Marketed to death


Most of us have need to ship equipment from time to time. FedEx has always prided themselves with their efficiency and speed, until this morning.

http://www.fedex.com/us/

I spent over an hour at their new web site. This due to new marketing cookies they are planting on our browsers. I am in the habit of checking to see what has been put on mine. When I saw the three from "doubleclick", I erased them.

When time came to print my manifest, the security function on Microsoft Internet Explorer crashed my computer.

Any Audiogon members that have occasion to use FedEx Internet Ship should be aware of this. Better yet, call and complain that instead of tracking our browsers they should be tracking our packages.
128x128Ag insider logo xs@2xalbertporter
FedEx has been a nightmare for me to deal with. Since I became a member about 5 weeks ago, I've spent about 6 hours on the phone with my FedEx rep and others just trying to schedule for 3 pickups.

Tremendous disorganization.

I believe their handling sensitivity and pricing are better than UPS, but at what cost?

-IMO
I have to say the I have been completely satisfied with FedEx and have never had a problem.
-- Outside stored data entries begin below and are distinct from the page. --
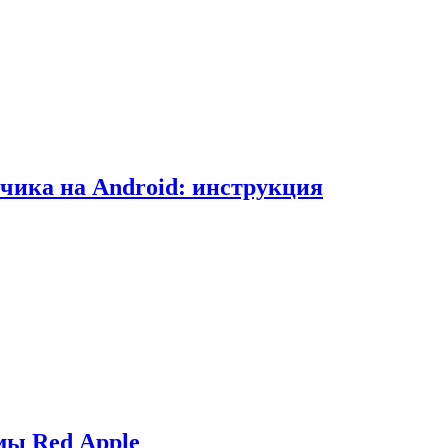
чика на Android: инструкция
мы Red Apple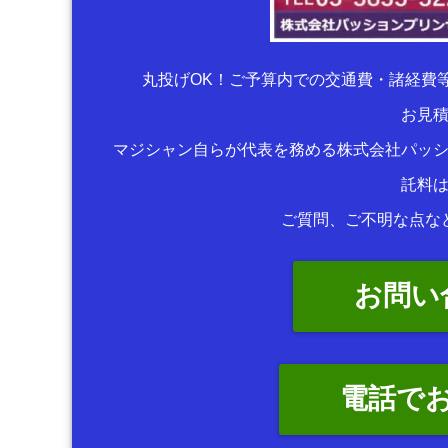
丸投げOK！ご予算内での交通費・諸経費
お見
マジシャン自らが代表を務める株式会社パッ
託料
ご質問、ご不明な点な
お問い
電話で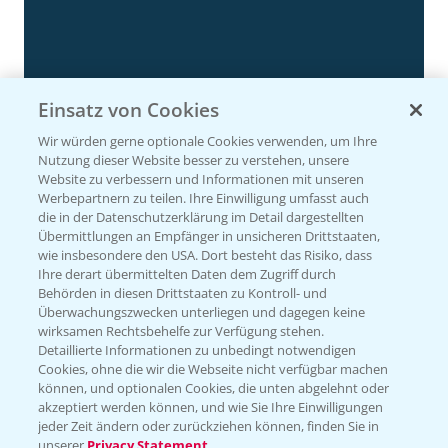
Einsatz von Cookies
Wir würden gerne optionale Cookies verwenden, um Ihre
Nutzung dieser Website besser zu verstehen, unsere
Website zu verbessern und Informationen mit unseren
Rapsdemo nach Hagelschlag
Werbepartnern zu teilen. Ihre Einwilligung umfasst auch
7:17
die in der Datenschutzerklärung im Detail dargestellten
24.06.2025
Übermittlungen an Empfänger in unsicheren Drittstaaten,
wie insbesondere den USA. Dort besteht das Risiko, dass
Ihre derart übermittelten Daten dem Zugriff durch
Behörden in diesen Drittstaaten zu Kontroll- und
Überwachungszwecken unterliegen und dagegen keine
wirksamen Rechtsbehelfe zur Verfügung stehen.
Detaillierte Informationen zu unbedingt notwendigen
Cookies, ohne die wir die Webseite nicht verfügbar machen
können, und optionalen Cookies, die unten abgelehnt oder
akzeptiert werden können, und wie Sie Ihre Einwilligungen
jeder Zeit ändern oder zurückziehen können, finden Sie in
unserer
Privacy Statement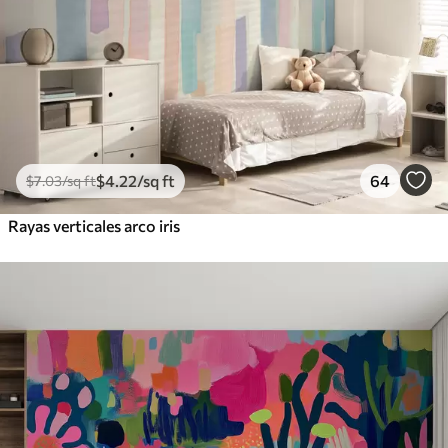
$
4
.22
/sq ft
64
$
7
.03
/sq ft
Rayas verticales arco iris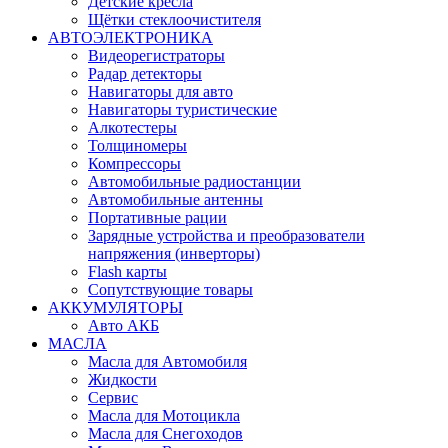
Детские кресла
Щётки стеклоочистителя
АВТОЭЛЕКТРОНИКА
Видеорегистраторы
Радар детекторы
Навигаторы для авто
Навигаторы туристические
Алкотестеры
Толщиномеры
Компрессоры
Автомобильные радиостанции
Автомобильные антенны
Портативные рации
Зарядные устройства и преобразователи
напряжения (инверторы)
Flash карты
Сопутствующие товары
АККУМУЛЯТОРЫ
Авто АКБ
МАСЛА
Масла для Автомобиля
Жидкости
Сервис
Масла для Мотоцикла
Масла для Снегоходов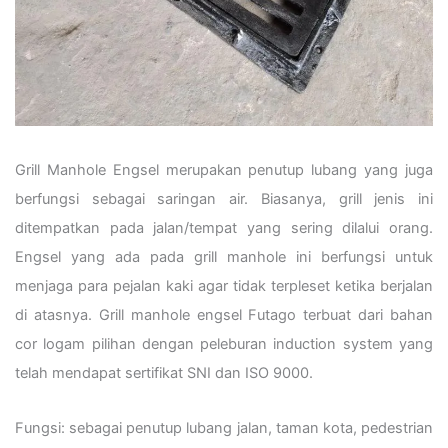
Grill Manhole Engsel merupakan penutup lubang yang juga
berfungsi sebagai saringan air. Biasanya, grill jenis ini
ditempatkan pada jalan/tempat yang sering dilalui orang.
Engsel yang ada pada grill manhole ini berfungsi untuk
menjaga para pejalan kaki agar tidak terpleset ketika berjalan
di atasnya. Grill manhole engsel Futago terbuat dari bahan
cor logam pilihan dengan peleburan induction system yang
telah mendapat sertifikat SNI dan ISO 9000.
Fungsi: sebagai penutup lubang jalan, taman kota, pedestrian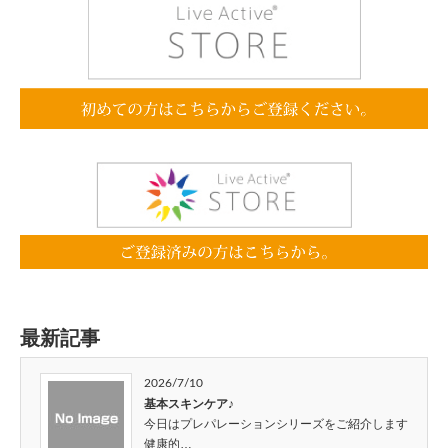
最新記事
2026/7/10
基本スキンケア♪
今日はプレパレーションシリーズをご紹介します
健康的…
UPS on the other hand has proven to be an acronym for Unusually Poor Service.
I am sad to hear you have had a problem with FedEx but I refuse to use UPS and I even pay more when buying to assure FedEx delivery. Good luck in the future.
Albert - nearly everyone out there tracks browser usage, so attacking FedEx for this is just tilting at windmills. Many sites plant site cookies not to track browser usage, but to store information about what you were interested in when you last visited that site, and use that info to tailor your next visit. In many cases, its completely benign and is done as a convenience for the customer. Doubleclick, however, is in the business of tracking your web browsing and I, like you, tend to remove these cookies when I discover them. Unfortunately, the doubleclick ads bring in revenue for the site, and as such tend to show up a lot on the web.

There are things you can do to protect yourself if you're concerned about having your browser usage tracked. Unfortunately, IE doesn't provide much in the way of convenient protection, so I use one of the Mozilla variants instead (Mozilla 1.2, Netscape 7, Phoenix*, Chimera) that allow you to selectively block cookies from domains you want to avoid (like ad.doubleclick.com). Not a huge amount of protection from the zillions of cookies out there, but at least I can stop the most pervasive ones.

Sadly, with respect to having our web usage tracked, catalogued, and analyzed, I think we've pretty much already lost the battle. But, I like to keep up the fight anyway, if only for show ;-).